Kinematics

Table of contents

• A note on powered units
• Integrals
  • C is Not Needed for Definite Integrals
  • Why the "Fundamental" Theorem of Calculus?
• A Trick Question

A note on powered units

• Acceleration ($m/s^2$) = $( 35 m/s^3 )t$
  • since $t$ is in seconds, the $s^3$ cancels out to become $s^2$
• Jerk ($m/s^3$) = $35 m/s^3$

Integrals

Riemann sum (little boxes and adding them up)

Graphical interpretation of integrals

• Given a constant acceleration, the velocity increases linearly (area under accel graph)

• Given linear velocity, the position increases quadratically (area under velocity graph)

  • Interpret this as area growing in squares (hence the power of two)

• Computing the Definite integral: Get area under graph

• Indefinite integral: Gets us the state function as we move up and down kinematic ladder

C is Not Needed for Definite Integrals

• Indefinite Integral: Finds a general function. You must solve for C using an initial condition. $v(t) = \int a(t) \,dt + C$

• Definite Integral: Finds the change from a known starting value. It's more direct and avoids C. $v(t) = v(t_0) + \int_{t_0}^{t} a(t') \,dt'$

Why the "Fundamental" Theorem of Calculus?

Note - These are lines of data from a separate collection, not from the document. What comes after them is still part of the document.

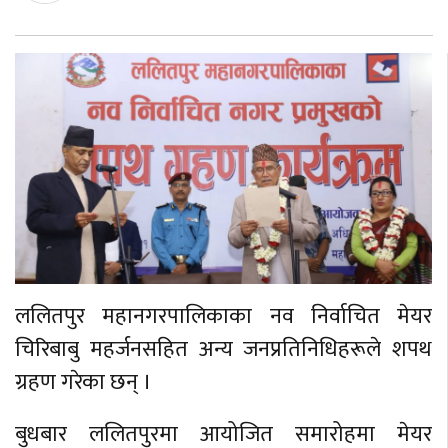
ललितपुर महानगरपालिकाका नव निर्वाचित मेयर
चिरिबाबु महर्जनसहित अन्य जनप्रतिनिधिहरूले शपथ
ग्रहण गरेका छन् ।
बुधबार ललितपुरमा आयोजित समारोहमा मेयर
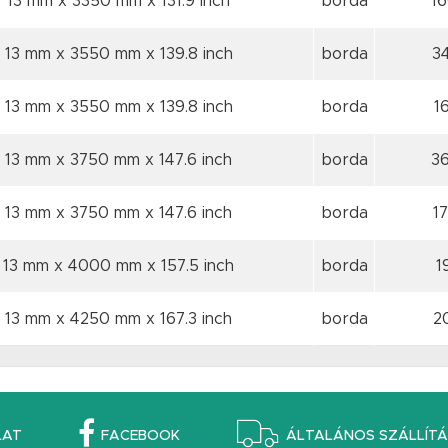
13 mm x 3350 mm
x 131.9 inch
borda
1
13 mm x 3550 mm
x 139.8 inch
borda
3
13 mm x 3550 mm
x 139.8 inch
borda
1
13 mm x 3750 mm
x 147.6 inch
borda
3
13 mm x 3750 mm
x 147.6 inch
borda
1
13 mm x 4000 mm
x 157.5 inch
borda
1
13 mm x 4250 mm
x 167.3 inch
borda
2
LAT
FACEBOOK
ÁLTALÁNOS SZÁLLÍTÁS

The Fundamental Theorem of Calculus states that, in a sense, the derivative and integral are inverses of each other. It's extremely valuable to know that derivatives ("instantaneous rate of change") and integration ("area under a curve") are linked, and furthermore can be interpreted as opposites. This fundamental relationship is why it's called the "fundamental" theorem—it bridges the two main operations of calculus and shows they are intimately connected.

Remember that a definite integral computes the area under a curve between two points. In the image above, we're finding the area under the curve from $x_0$ to $x$.

A Trick Question

Athlete runs at 15 km/h. Athlete is 7.5 km away from finish line. Bird flies at instantaneous velocity of 30 km/h. Bird starts from athelete, flies toward finish line, and turns back toward athelete. Repeats until athelete crosses finish line.

How many km does the bird fly?

If we tried drawing kinematic graphs, it would be tricky because toward the end, the bird would be oscillating very quickly between the athlete and finish line.

Zeno’s Dichotomy paradox (sometimes mixed with the Achilles and the Tortoise paradox) says that to reach a finish line, you must first get halfway there, then half of the remaining distance, then half of that, and so on. Since there are infinitely many halfway points, Zeno argued that motion should be impossible.

Answer: 7.5 km in 15 km/h = 0.5 h. Bird flies at 30 km/h for 0.5 h = 15 km.